MEET THE MIDDLETONS: James Lileks devotes a new section of his sprawling Website to an industrial film Westinghouse created in 1939 to advertise its contributions to the World’s Fair in New York. We mentioned last week how immediately after WWII, General Motors promoted Friedrich Hayek’s The Road to Serfdom — and then in the decades to follow forget all of Hayek’s lessons on its own road to serfdom as Obama’s Government Motors.

Lileks’ new section is subtitled “Or, Go Peddle that Bolshie Booshwah Elsewhere, Pal,” as astonishingly, one of the supporting characters in Westinghouse’s film is played by a bow-tie wearing ferret-faced sneering actor who denounces all of the advancements in science made possible by capitalism, democracy, and free enterprise. (He’s there as the token bad guy to have his comments swatted away by the all-American family he accompanies to the Fair.) One of the pages of Lileks’ site features a large photo of Westinghouse’s site at the World’s Fair contrasting the technological achievements of the first four decades of the 20th century with, as the large sign on the wall of the exhibition reads “YESTERDAY: A WORLD WITHOUT ELECTRICITY.”
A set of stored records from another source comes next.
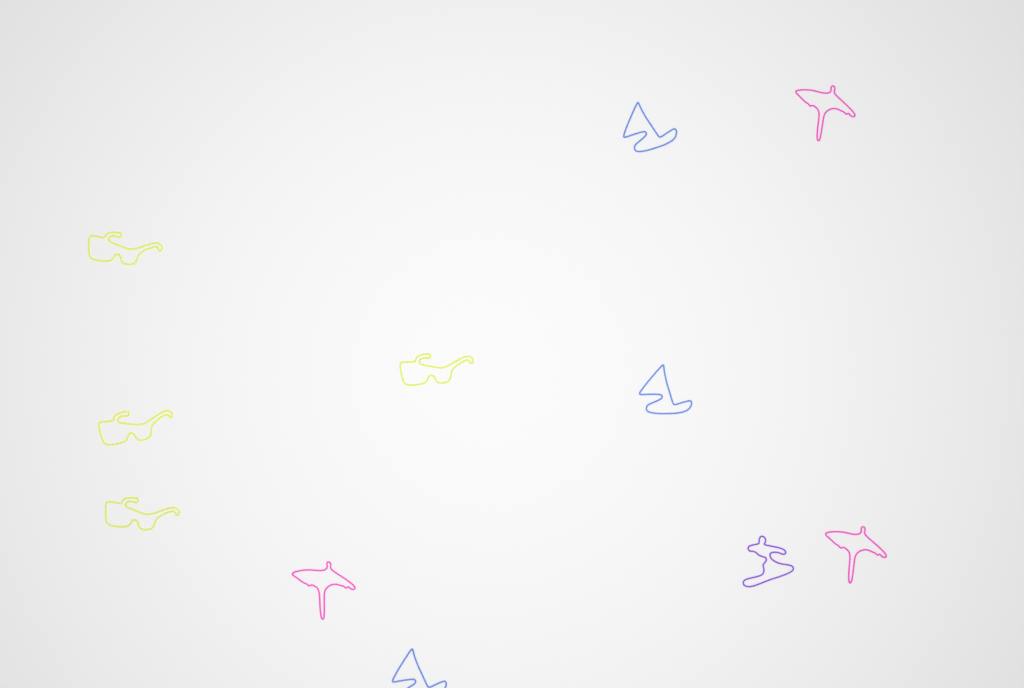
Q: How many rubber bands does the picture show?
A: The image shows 11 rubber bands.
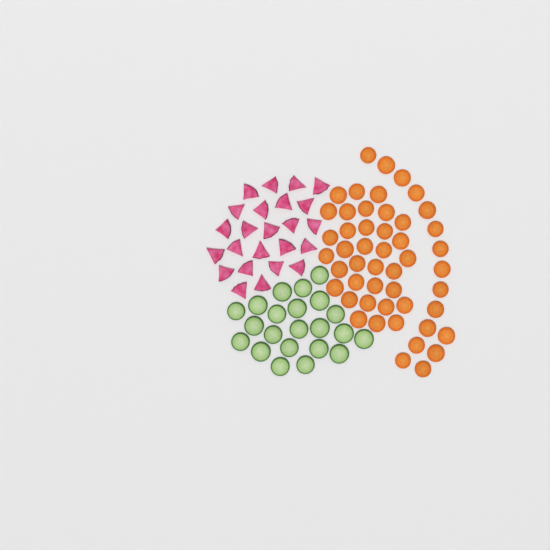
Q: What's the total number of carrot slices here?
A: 49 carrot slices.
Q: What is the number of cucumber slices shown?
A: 22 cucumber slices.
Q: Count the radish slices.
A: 24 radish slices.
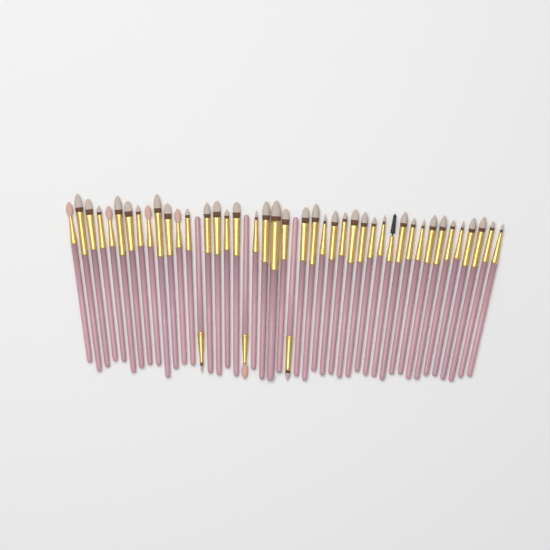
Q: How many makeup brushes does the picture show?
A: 45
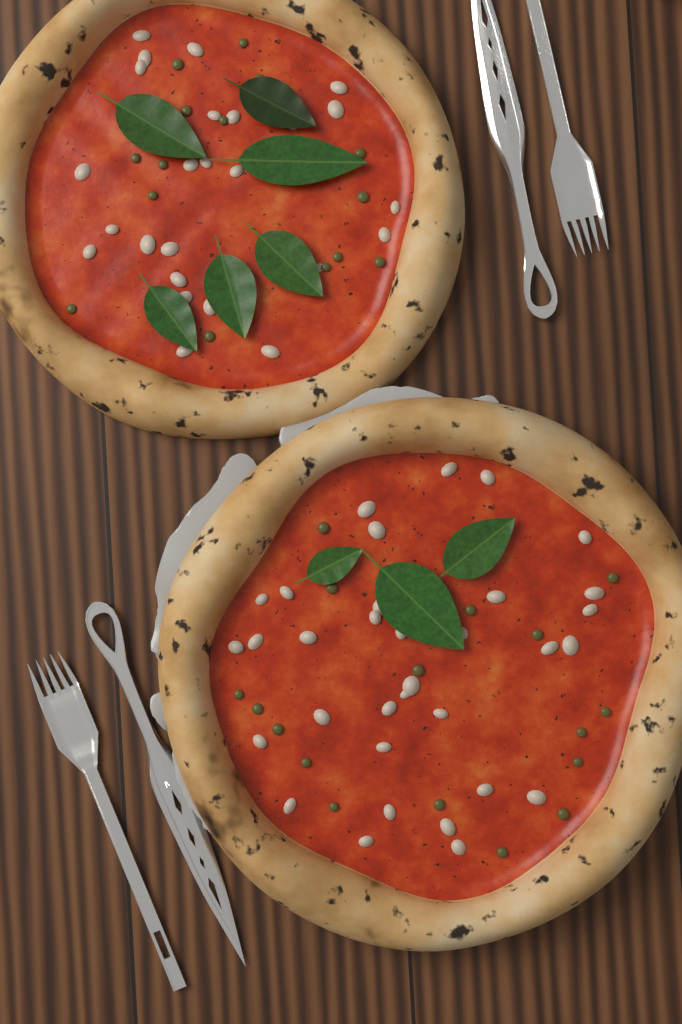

Flash-forward to 2007, when on the road to creating conditions favorable for the election of a Democrat the following year, the anchor of the evening news of the network Westinghouse acquired in the previous decade likened global warming skeptics to Holocaust deniers. That same year, the network owned by General Electric, another powerhouse at the 1939 World’s Fair, actively promoted a world without electricity; turning all the lights off in its studio (other than sponsor Toyota’s large sign of course) during a Sunday Night Football game and advising Americans to do the same. The cable network that GE owned at the time featured an anchor who said on the air in 2010, “Liberals amuse me. I am a socialist. I live to the extreme left, the extreme left of you mere liberals, okay?”

Someone like that was the designated cartoon heavy at the 1939 World’s Fair; today, TV shows are built around him. Not to mention presidential candidacies. The 1939 World’s Fair promised a world fundamentally transformed, and after WWII, that transformation certainly arrived. But so did its myriad critics, eager to revolt against the masses — and hard.